Your task
Each record should be given again exactly as it appears, with no image included.

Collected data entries
»»

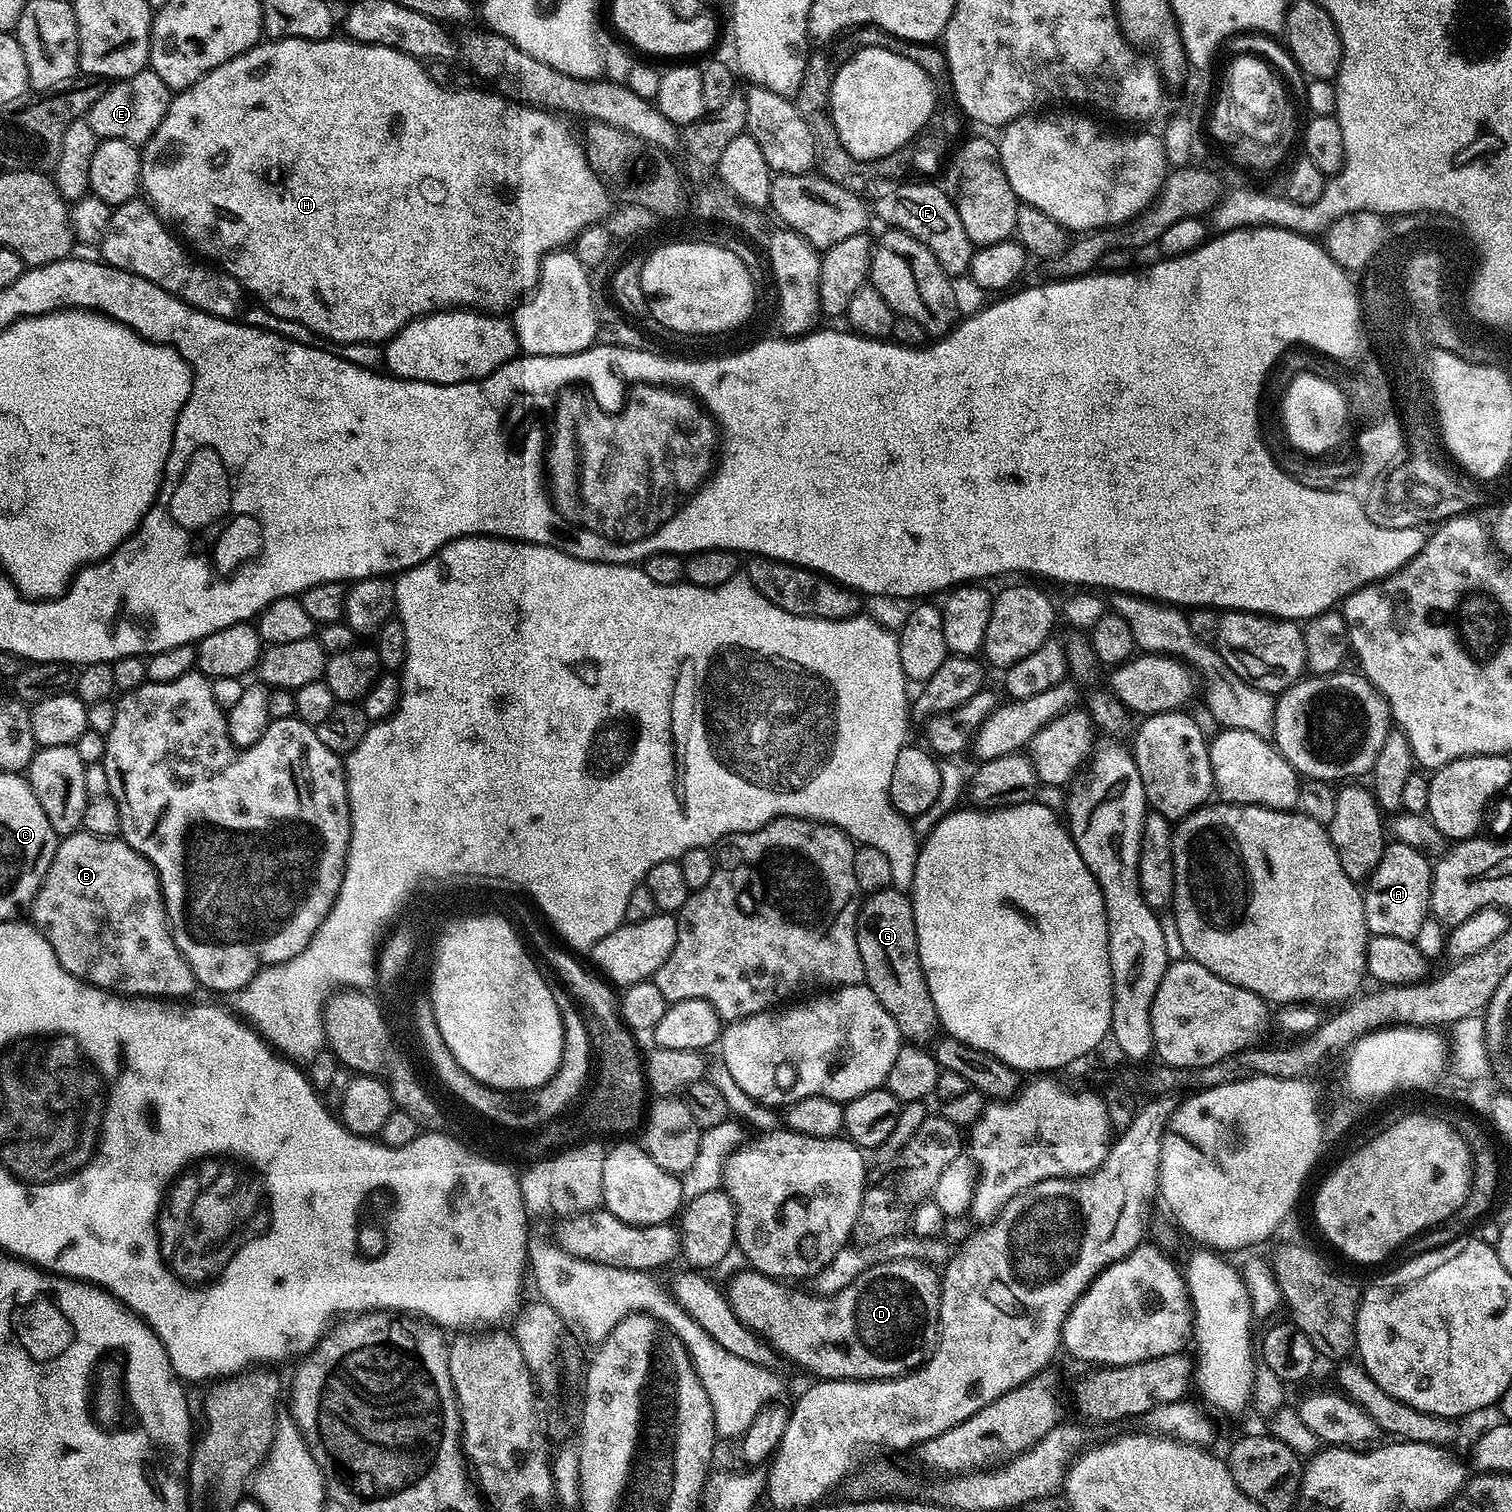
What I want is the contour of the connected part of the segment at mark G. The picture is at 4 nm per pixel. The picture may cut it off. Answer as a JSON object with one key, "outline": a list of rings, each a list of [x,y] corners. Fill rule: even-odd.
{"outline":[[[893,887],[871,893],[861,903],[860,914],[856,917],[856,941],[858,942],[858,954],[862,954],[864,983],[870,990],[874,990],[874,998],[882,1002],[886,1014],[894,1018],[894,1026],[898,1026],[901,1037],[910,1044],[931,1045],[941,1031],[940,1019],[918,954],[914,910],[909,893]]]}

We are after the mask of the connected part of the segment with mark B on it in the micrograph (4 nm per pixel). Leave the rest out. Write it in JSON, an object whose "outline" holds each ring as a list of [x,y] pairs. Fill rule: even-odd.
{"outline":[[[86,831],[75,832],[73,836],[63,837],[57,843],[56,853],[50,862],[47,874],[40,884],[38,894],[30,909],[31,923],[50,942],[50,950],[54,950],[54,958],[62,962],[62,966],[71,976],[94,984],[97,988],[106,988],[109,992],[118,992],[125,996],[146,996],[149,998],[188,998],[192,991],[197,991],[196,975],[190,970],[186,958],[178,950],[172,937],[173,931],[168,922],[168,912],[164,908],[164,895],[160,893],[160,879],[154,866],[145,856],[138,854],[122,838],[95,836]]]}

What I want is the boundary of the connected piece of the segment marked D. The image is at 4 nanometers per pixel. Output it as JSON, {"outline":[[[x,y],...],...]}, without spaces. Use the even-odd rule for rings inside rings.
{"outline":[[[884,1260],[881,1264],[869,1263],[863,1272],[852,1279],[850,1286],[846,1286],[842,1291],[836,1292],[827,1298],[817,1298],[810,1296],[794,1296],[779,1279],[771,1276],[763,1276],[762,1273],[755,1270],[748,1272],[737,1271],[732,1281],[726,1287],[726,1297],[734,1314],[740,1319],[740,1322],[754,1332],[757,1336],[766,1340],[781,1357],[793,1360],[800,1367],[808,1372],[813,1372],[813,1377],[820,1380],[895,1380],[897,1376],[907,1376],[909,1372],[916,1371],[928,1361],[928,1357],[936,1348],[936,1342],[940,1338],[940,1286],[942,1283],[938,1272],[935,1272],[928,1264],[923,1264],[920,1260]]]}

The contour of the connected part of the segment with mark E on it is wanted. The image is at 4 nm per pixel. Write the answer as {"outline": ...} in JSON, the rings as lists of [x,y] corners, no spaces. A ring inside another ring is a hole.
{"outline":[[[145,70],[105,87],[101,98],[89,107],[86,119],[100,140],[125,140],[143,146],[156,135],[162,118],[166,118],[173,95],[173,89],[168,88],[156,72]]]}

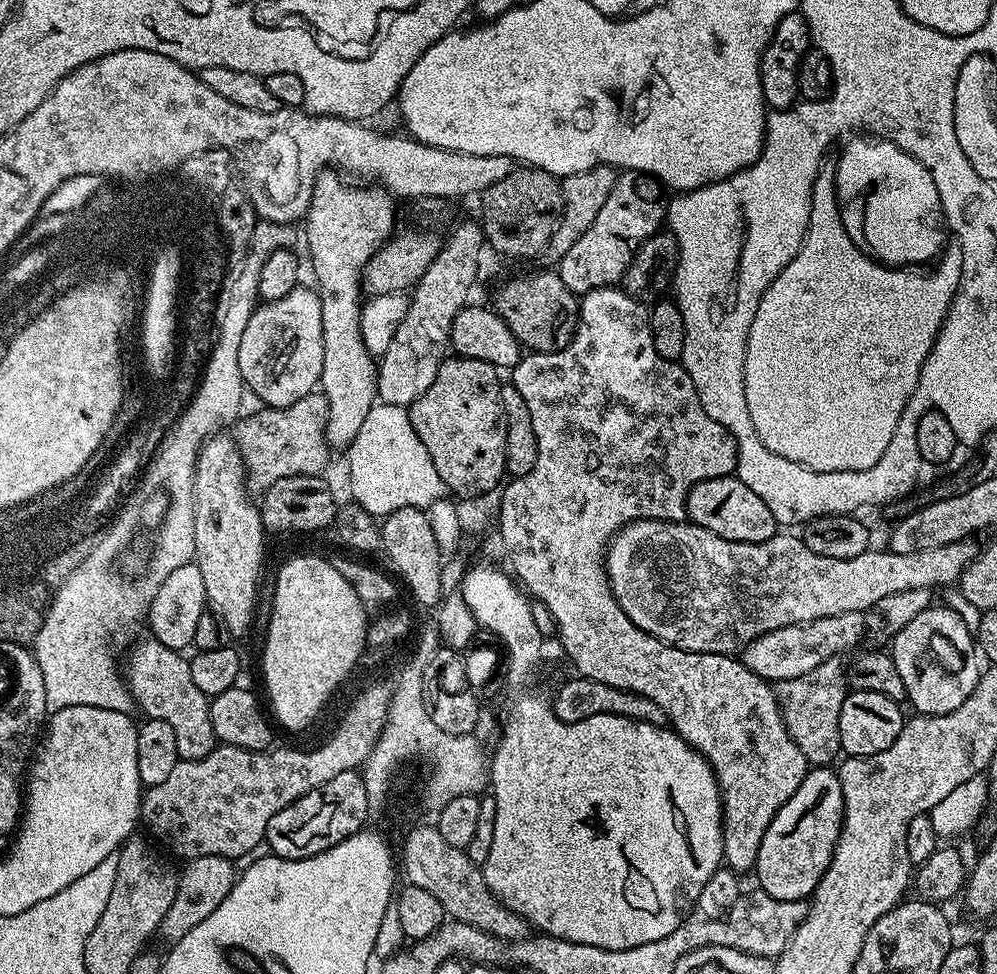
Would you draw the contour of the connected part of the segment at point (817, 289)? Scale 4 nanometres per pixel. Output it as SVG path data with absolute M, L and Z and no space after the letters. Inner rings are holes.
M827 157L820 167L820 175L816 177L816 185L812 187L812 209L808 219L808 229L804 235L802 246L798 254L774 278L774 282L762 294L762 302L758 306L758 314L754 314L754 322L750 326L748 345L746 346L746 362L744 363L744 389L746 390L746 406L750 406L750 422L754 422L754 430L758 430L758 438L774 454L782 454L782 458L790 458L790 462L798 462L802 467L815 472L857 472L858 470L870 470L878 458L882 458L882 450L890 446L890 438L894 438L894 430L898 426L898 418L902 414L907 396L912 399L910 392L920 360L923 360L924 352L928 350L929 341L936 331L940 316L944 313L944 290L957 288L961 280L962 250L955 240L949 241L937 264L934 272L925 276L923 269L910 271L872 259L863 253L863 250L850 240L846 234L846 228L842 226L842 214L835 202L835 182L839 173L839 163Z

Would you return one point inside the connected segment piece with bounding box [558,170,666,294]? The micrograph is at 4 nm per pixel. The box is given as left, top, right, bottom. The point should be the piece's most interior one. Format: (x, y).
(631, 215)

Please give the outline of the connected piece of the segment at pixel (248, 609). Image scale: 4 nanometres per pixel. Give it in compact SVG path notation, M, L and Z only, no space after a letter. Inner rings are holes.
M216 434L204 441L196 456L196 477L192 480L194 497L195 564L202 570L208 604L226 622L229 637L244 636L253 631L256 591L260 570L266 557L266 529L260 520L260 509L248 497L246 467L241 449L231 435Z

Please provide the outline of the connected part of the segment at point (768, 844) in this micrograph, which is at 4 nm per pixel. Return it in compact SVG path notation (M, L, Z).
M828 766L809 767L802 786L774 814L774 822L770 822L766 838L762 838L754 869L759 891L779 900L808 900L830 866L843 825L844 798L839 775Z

««

Your solution
What I want is the contour of the connected part of the segment at mark G. The picture is at 4 nm per pixel. The picture may cut it off. Answer as a JSON object with one key, "outline": a list of rings, each a list of [x,y] corners. Fill rule: even-odd.
{"outline":[[[893,887],[871,893],[861,903],[860,914],[856,917],[856,941],[858,942],[858,954],[862,954],[864,983],[870,990],[874,990],[874,998],[882,1002],[886,1014],[894,1018],[894,1026],[898,1026],[901,1037],[910,1044],[931,1045],[941,1031],[940,1019],[918,954],[914,910],[909,893]]]}

We are after the mask of the connected part of the segment with mark B on it in the micrograph (4 nm per pixel). Leave the rest out. Write it in JSON, an object whose "outline" holds each ring as a list of [x,y] pairs. Fill rule: even-odd.
{"outline":[[[86,831],[75,832],[73,836],[63,837],[57,843],[56,853],[50,862],[47,874],[40,884],[38,894],[30,909],[31,923],[50,942],[50,950],[54,950],[54,958],[62,962],[62,966],[71,976],[94,984],[97,988],[106,988],[109,992],[118,992],[125,996],[146,996],[149,998],[188,998],[192,991],[197,991],[196,975],[190,970],[186,958],[178,950],[172,937],[173,931],[168,922],[168,912],[164,908],[164,895],[160,893],[160,879],[154,866],[145,856],[138,854],[122,838],[95,836]]]}

What I want is the boundary of the connected piece of the segment marked D. The image is at 4 nanometers per pixel. Output it as JSON, {"outline":[[[x,y],...],...]}, without spaces. Use the even-odd rule for rings inside rings.
{"outline":[[[884,1260],[881,1264],[869,1263],[863,1272],[852,1279],[850,1286],[846,1286],[842,1291],[836,1292],[827,1298],[817,1298],[810,1296],[794,1296],[779,1279],[771,1276],[763,1276],[762,1273],[755,1270],[748,1272],[737,1271],[732,1281],[726,1287],[726,1297],[734,1314],[740,1319],[740,1322],[754,1332],[757,1336],[766,1340],[781,1357],[793,1360],[800,1367],[808,1372],[813,1372],[813,1377],[820,1380],[895,1380],[897,1376],[907,1376],[909,1372],[916,1371],[928,1361],[928,1357],[936,1348],[936,1342],[940,1338],[940,1286],[942,1283],[938,1272],[935,1272],[928,1264],[923,1264],[920,1260]]]}

The contour of the connected part of the segment with mark E on it is wanted. The image is at 4 nm per pixel. Write the answer as {"outline": ...} in JSON, the rings as lists of [x,y] corners, no spaces. A ring inside another ring is a hole.
{"outline":[[[145,70],[105,87],[101,98],[89,107],[86,119],[100,140],[125,140],[143,146],[156,135],[162,118],[166,118],[173,95],[173,89],[168,88],[156,72]]]}

Would you draw the contour of the connected part of the segment at point (817, 289)? Scale 4 nanometres per pixel. Output it as SVG path data with absolute M, L and Z and no space after the letters. Inner rings are holes.
M827 157L820 167L820 175L816 177L816 185L812 187L812 209L808 219L808 229L804 235L802 246L798 254L774 278L774 282L762 294L762 302L758 306L758 314L754 314L754 322L750 326L748 345L746 346L746 362L744 363L744 389L746 390L746 406L750 406L750 422L754 422L754 430L758 430L758 438L774 454L782 454L782 458L790 458L790 462L798 462L802 467L815 472L857 472L858 470L870 470L878 458L882 458L882 450L890 446L890 438L894 438L894 430L898 426L898 418L902 414L907 396L912 399L910 392L920 360L923 360L924 352L928 350L929 341L936 331L940 316L944 313L944 290L957 288L961 280L962 250L955 240L949 241L937 264L934 272L925 276L923 269L910 271L872 259L863 253L863 250L850 240L846 234L846 228L842 226L842 214L835 202L835 182L839 173L839 163Z

Would you return one point inside the connected segment piece with bounding box [558,170,666,294]? The micrograph is at 4 nm per pixel. The box is given as left, top, right, bottom. The point should be the piece's most interior one. Format: (x, y).
(631, 215)

Please give the outline of the connected piece of the segment at pixel (248, 609). Image scale: 4 nanometres per pixel. Give it in compact SVG path notation, M, L and Z only, no space after a letter. Inner rings are holes.
M216 434L204 441L196 456L196 477L192 480L194 497L195 564L202 570L208 604L226 622L229 637L244 636L253 631L256 591L260 570L266 557L266 529L260 520L260 509L248 497L246 467L241 449L231 435Z

Please provide the outline of the connected part of the segment at point (768, 844) in this micrograph, which is at 4 nm per pixel. Return it in compact SVG path notation (M, L, Z).
M828 766L809 767L802 786L774 814L774 822L770 822L766 838L762 838L754 869L759 891L779 900L808 900L830 866L843 825L844 798L839 775Z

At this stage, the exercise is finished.